Friday, May 10, 2013

poetry heals

Every once in a while I suffer from bouts of anxiety. To look at me you might not notice when I'm in one of these funks. I still go to work, do my hair and eat mostly the same. But say I could draw some expression of what I feel and think inside - I'd show you something with dark colors, confused, messy strokes, and trust me, it would not be pretty. Actually - and I'm sorry to be graphic - it might actually look a little like puke, because that's what I often feel like doing, physically and verbally. That's what anxiety feels like.
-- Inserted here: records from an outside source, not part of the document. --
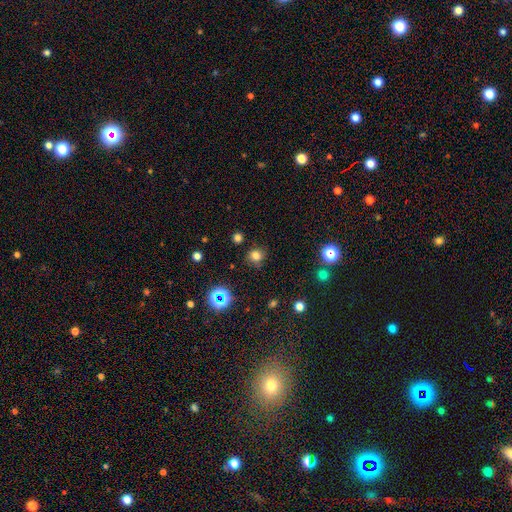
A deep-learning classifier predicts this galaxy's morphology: smooth-or-featured: smooth: 75% | star or artifact: 19% | featured or disk: 6%
  how-rounded: round: 86% | in between: 13% | cigar-shaped: 1%
  merging: none: 80% | minor disturbance: 13% | major disturbance: 4% | merger: 3%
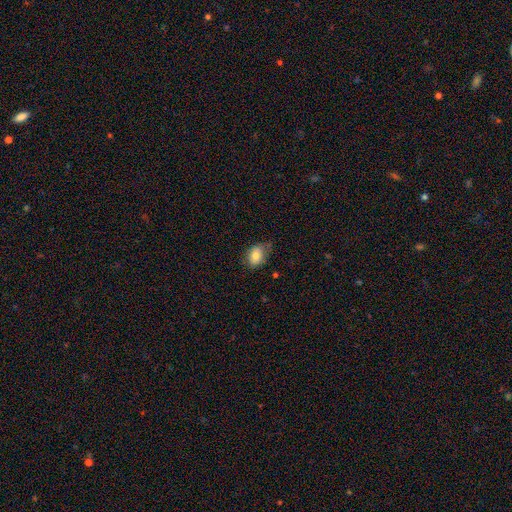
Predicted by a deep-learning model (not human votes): This is clearly a smooth galaxy (81%). How rounded: likely in between (78%). Merging: likely none (63%).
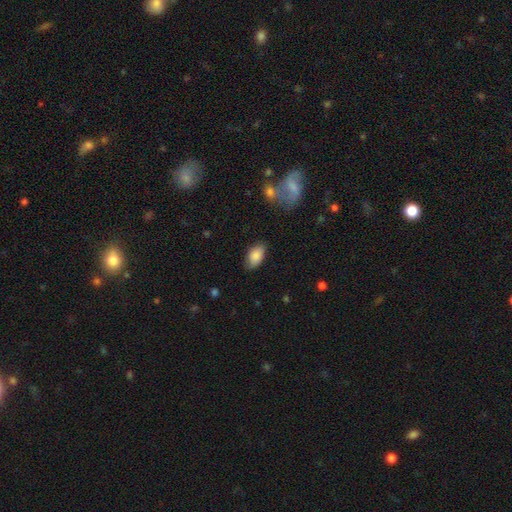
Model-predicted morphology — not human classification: smooth 85%, featured or disk 8%, star or artifact 7%. Down the decision tree: how rounded — in between (93%); merging — none (80%).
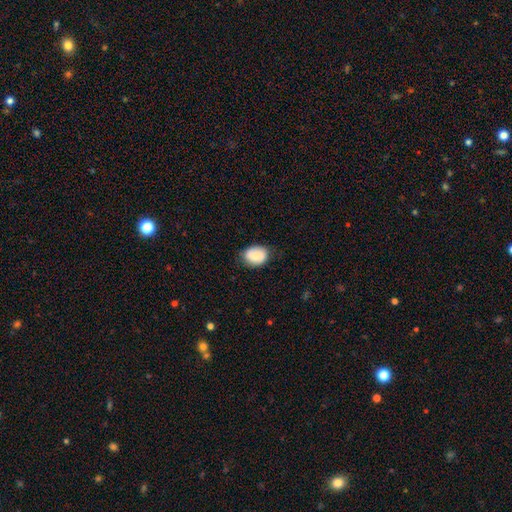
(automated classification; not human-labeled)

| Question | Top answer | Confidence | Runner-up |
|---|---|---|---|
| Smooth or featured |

But let's pull back for a moment, because I'm certainly not trying to share any kind of dark demons with anyone here. I'm just acknowledging - hey, they're there (and we all have some of some kind, right?). What is hopeful is that the simplest, unsuspecting experiences can punch holes in our darkness and allow some light to shine in.

That's what happened this morning. My particular current stream of anxiety has something to do with getting it right and carrying a certain fear that I'm messing up my life. Heavy, right?! No one should carry that, because messing up a life is a pretty hard thing to do, especially when you believe in the reality of a forgiving, redeeming, all-powerful God (which I do). But then I sat down at my computer and read a poem that came to my inbox today. It started with these lines:

I wish that there were some wonderful place
In the Land of Beginning Again.
Where all our mistakes and all our heartaches
And all of our poor selfish grief
Could be dropped like a shabby old coat at the door
and never put on again.*

So that's what this is, I thought, a shabby old coat. One that I can take off and leave and never put on again. And just like that, the tight feeling eased a bit. I forget that poetry - and writing in general - can do that. The personal becomes universal and helps us to feel not so alone. It's still pretty mysterious to me, but somehow the written word is so healing.

Are there any poems, verses or words that have brought you relief or healing?